Ellis enters the 2013 NCAA Championship individual tournament this week as a two-time All-American with an impressive 106-55 (.658) career singles record. She will finish her time at Texas having qualified for 11 of 12 NCAA national championship events contested throughout her collegiate career.
The remarkable young lady has gained the respect of her teammates, coaches and opponents on and off the court, and will go down in Longhorns history as one of the most complete women’s tennis players and teammates to grace the Forty Acres.
“Aeriel always puts her teammates first,” Fendick-McCain said. “She is a humble leader who sets an example every single day with her actions, and that has strengthened the core of our team. Aeriel helped to create a winning culture on our team through her leadership, unselfish attitude and her knack for putting everybody else first.”

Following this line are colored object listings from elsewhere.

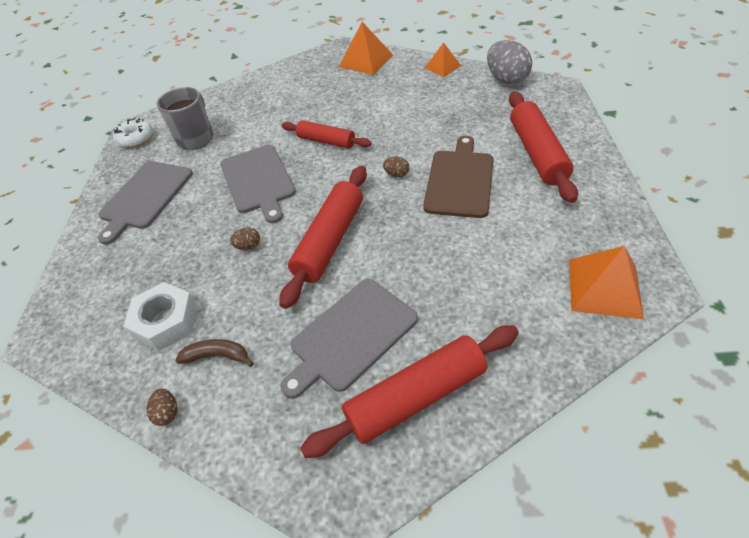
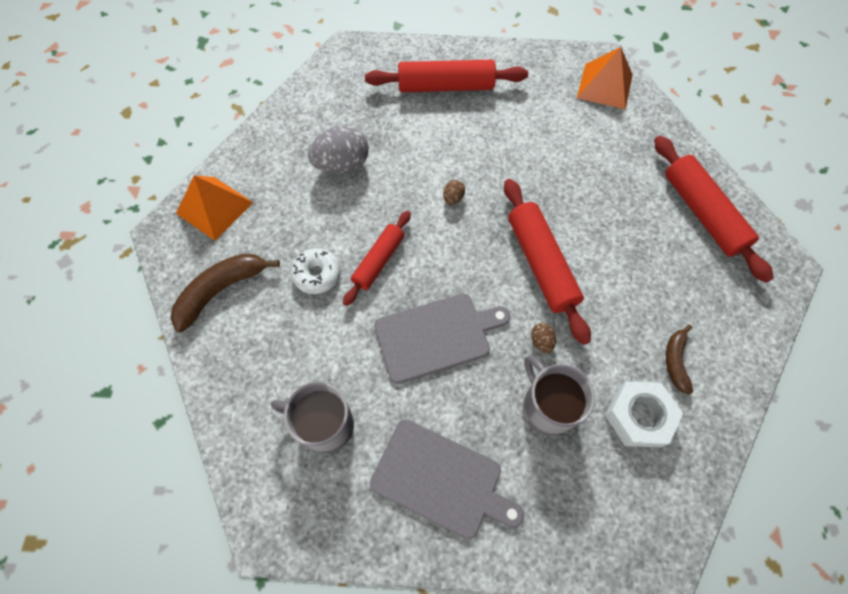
camera: 90 degrees left, 15 degrees up
(136, 139) = (300, 523): white donut -> white donut (317, 274)
(167, 412) = (734, 399): brown egg -> none
(187, 253) = (546, 407): none -> grey mug
(299, 77) = (221, 290): none -> brown banana
(329, 240) = (540, 264): red rolling pin -> red rolling pin turned 45 degrees clockwise
(351, 335) = (650, 252): grey cutting board -> none
(442, 67) = (267, 131): orange pyramid -> none
(460, 180) = (472, 149): brown cutting board -> none
(506, 79) = (317, 82): grey egg -> grey egg (342, 165)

“Aeriel’s our team leader and our captain, and she really exudes confidence,” added freshman Breaunna Addison. “She behaves the way a captain should, and she paves the way with hard work. She is an inspiration to us.”
Ellis will finish her degree next year and plans to attend pharmacy school immediately after to pursue her dream of finding a cure for cancer. While the California girl loves her home state, her time in Austin has left her a Texan as well.
“I really want to stay here,” Ellis concluded. “I wouldn’t mind living here for the rest of my life. It’s so nice here. There are so many cities. The only thing that’s different from here and California is that Cali has more beaches and it’s not as hot. But other than that, it’s pretty amazing here.”